• **Document passage**:
= = = =

Articles Posted in Veterans Law

By regulation, the VA has a duty to grant “every benefit that can be supported in law.”[1]  However, the same regulation also states, in the same sentence, that the VA must also protect the interests of the Government.[2]  This competing interest necessitated the courts to continually refine the VA’s duty to maximize a Veteran’s benefits.  As it stands so far, this duty is robust and even includes inferring claims for individual unemployability (“TDIU”) and special monthly compensation.

= = = =

• **About this exercise**:
Transcribe the veterans law passage from "By regulation, the" to "special monthly compensation.".

• **Supplied records**:
= = = =

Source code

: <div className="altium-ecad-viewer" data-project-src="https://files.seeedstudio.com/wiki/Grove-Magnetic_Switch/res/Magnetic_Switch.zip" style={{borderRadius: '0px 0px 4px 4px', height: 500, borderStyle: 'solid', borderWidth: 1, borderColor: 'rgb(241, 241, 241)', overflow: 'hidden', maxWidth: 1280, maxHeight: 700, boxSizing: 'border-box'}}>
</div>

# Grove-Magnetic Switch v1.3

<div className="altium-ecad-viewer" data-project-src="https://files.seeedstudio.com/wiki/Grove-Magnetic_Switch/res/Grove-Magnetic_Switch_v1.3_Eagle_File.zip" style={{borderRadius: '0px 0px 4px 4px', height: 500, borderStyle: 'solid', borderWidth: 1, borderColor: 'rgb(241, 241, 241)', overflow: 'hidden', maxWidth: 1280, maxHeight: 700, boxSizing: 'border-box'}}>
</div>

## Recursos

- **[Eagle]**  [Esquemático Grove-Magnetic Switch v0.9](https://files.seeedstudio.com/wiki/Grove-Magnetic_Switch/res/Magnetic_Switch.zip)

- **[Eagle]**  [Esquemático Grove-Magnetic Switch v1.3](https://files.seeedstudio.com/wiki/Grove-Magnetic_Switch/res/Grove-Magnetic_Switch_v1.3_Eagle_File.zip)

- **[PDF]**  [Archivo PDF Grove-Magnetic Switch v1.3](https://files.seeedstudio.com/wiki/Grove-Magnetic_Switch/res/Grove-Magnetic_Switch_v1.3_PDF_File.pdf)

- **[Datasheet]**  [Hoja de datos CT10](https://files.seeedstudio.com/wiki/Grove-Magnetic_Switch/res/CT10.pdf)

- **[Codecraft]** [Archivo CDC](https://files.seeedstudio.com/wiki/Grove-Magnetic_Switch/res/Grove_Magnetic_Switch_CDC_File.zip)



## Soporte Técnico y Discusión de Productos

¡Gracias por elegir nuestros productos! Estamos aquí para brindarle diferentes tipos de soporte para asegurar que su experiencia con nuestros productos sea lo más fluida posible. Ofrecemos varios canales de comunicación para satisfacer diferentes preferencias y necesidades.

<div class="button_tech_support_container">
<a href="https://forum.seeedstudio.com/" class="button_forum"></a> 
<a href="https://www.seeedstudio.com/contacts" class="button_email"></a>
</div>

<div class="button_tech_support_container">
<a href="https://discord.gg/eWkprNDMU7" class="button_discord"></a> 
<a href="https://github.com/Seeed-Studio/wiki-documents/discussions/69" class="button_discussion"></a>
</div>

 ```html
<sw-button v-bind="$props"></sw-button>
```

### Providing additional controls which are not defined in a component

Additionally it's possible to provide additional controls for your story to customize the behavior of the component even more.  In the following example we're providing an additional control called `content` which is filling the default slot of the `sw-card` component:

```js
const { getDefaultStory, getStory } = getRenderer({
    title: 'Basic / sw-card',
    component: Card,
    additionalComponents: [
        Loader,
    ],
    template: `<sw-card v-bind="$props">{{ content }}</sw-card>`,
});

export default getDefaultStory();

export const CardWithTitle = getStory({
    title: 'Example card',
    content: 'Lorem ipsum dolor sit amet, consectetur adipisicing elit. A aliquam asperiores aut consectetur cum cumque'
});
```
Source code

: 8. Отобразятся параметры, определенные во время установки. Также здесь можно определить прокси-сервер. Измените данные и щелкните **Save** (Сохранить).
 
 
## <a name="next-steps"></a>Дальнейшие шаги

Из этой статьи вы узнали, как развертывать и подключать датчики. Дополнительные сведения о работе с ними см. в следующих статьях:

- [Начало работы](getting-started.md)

= = = =

• **Answer for this exercise**:
By regulation, the VA has a duty to grant “every benefit that can be supported in law.”[1]  However, the same regulation also states, in the same sentence, that the VA must also protect the interests of the Government.[2]  This competing interest necessitated the courts to continually refine the VA’s duty to maximize a Veteran’s benefits.  As it stands so far, this duty is robust and even includes inferring claims for individual unemployability (“TDIU”) and special monthly compensation.